El avión estaba cayendo, iba a precipitarse en el mar. El piloto trataba de elevarlo, pero sin conseguirlo. Se iba a ver forzado a aterrizar, pero por allí no había ninguna pista. Listall Island tenía unos cuatro kilómetros de largo por uno y medio de ancho, y poseía una de las vistas más espectaculares de Australia, pero no había ningún terreno llano en toda la isla.

–Se van a matar –exclamó.

El avión viró en el aire, corrigió el rumbo y desapareció de la vista por el otro lado de la isla.

El motor averiado dejó de oírse. Ernestine siguió mirando hacia arriba un momento y luego le dedicó de nuevo toda su atención a las algas, como si el drama nunca hubiera existido.

Maggie la dejó hacer y, con el perro a su lado, empezó a correr, sintiéndose más aislada que en toda su vida.

El problema con el avión era el último de una serie de desastres y Dev Macafferty no se podía creer que le estuviera sucediendo todo aquello.

Primero había sido el problema con sus tías. Entre las dos, tenían la fuerza de un tornado en toda regla y su decisión de cuidar del pobre Devlin había sido un desastre desde el principio.

Dev estaba tratando de solucionar eso cuando lo llamó su ex esposa para decirle que se marchaba al día siguiente a los Estados Unidos y que, como a su hijo Dominic lo habían echado del colegio, él conseguiría por fin lo que siempre había querido, la custodia.

Su hijo, Dominic, al que apenas había visto desde que había nacido y al que tanto había querido.

Así que solucionó como pudo lo de sus tías y tomó el primer avión a Sydney, para encontrarse con que a Dominic no lo habían echado. El director del colegio sólo quería que se lo llevaran de allí.

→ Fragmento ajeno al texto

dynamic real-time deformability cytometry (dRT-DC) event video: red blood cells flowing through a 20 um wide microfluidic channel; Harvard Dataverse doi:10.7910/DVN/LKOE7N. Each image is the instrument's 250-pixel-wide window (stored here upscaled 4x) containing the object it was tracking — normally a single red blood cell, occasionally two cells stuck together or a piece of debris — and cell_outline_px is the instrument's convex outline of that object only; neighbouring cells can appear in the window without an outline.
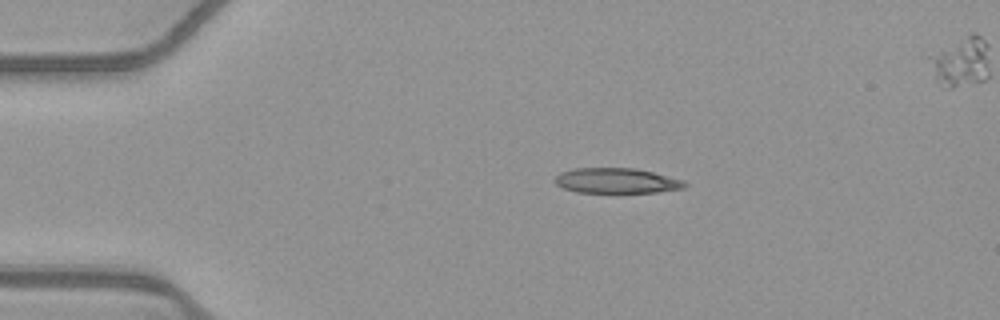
{"species": "common noctule bat (a hibernating species)", "species_latin": "Nyctalus noctula", "temperature_condition": "warm", "stored_images_in_passage": 44, "segment_of_instrument_passage": [1, 2], "camera_frame_rate_fps": 3000, "um_per_image_px": 0.085, "animal": {"sex": "female", "body_mass_g": 21.9}, "frame": {"image": 1, "passage_image": 1, "time_ms": 0.0, "image_size_px": [1000, 320], "cell_outline_px": [[688, 184], [684, 188], [656, 192], [620, 196], [576, 192], [564, 188], [556, 184], [556, 176], [560, 172], [576, 168], [636, 168], [684, 180]], "centroid_in_image_um": [52.43, 15.42], "position_along_channel_um": 32.6, "area_um2": 20.06}}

–No creemos que este internado sea el apropiado para su hijo –le dijo–. Accedemos a quedarnos con niños pequeños si están bien adaptados y existen poderosas razones para que estén internos, pero Dominic no es un niño de ocho años bien adaptado. Parece que su único amigo es el ordenador. En nuestra opinión, ha sido muy dejado de lado, así que es trabajo suyo solucionar eso, no nuestro.

Dev no pudo decir nada para defenderse. Había logrado permanecer tranquilo, recoger las pertenencias de Dom y llevarse al niño al aeropuerto.

¿Por dónde empezar? No lo sabía, pero su primera prioridad debía ser volver con Dom a Tasmania. Tal vez sus tías pudieran enfocar sus energías en ayudarlo. O tal vez… ¡No tenía ni idea!

Luego se encontró con el siguiente problema: cuando llegó al aeropuerto, se encontró con que no había vuelos por una huelga de pilotos. Las cosas se le escapaban de las manos. El teléfono móvil no paraba de sonar y en la empresa preguntaban por él.

Por suerte, tenía licencia de piloto, pero tardó un montón en encontrar un avión de alquiler, ya que, con la huelga, todo el mundo se había lanzado a por ellos.

Entre llamada y llamada, le dijo a Dominic que no tardarían mucho, pero su hijo permaneció indiferente.

–¿Y por qué nos vamos a Tasmania? –le preguntó Dominic–. Seguro que allí no hay conexión a Internet.

Dev lo miró y se sintió incómodo. ¿Cómo iba a contestar a eso?

Era su hijo y no sabía nada de él.

Por fin encontró un avión de alquiler y despegaron. Una vez en el aire, Dominic permaneció en silencio e indiferente. Dev trató de hablar con él, pero como si nada. ¡Aquello no iba a ser fácil!

Los problemas de su empresa y los que tenía con sus tías le parecían insignificantes comparados con la tarea de tratar de conocer a su hijo.

Estaban a doscientos kilómetros de la costa, el primer motor ya había fallado y el segundo estaba empezando a toser.

–¿Qué pasa? –le preguntó Dominic sin mucha preocupación.

Dev lo miró y se le heló el corazón.

No podían estrellarse. No cuando por fin tenía esa oportunidad de ser padre.

Llamó por radio y la moral se le bajó más todavía.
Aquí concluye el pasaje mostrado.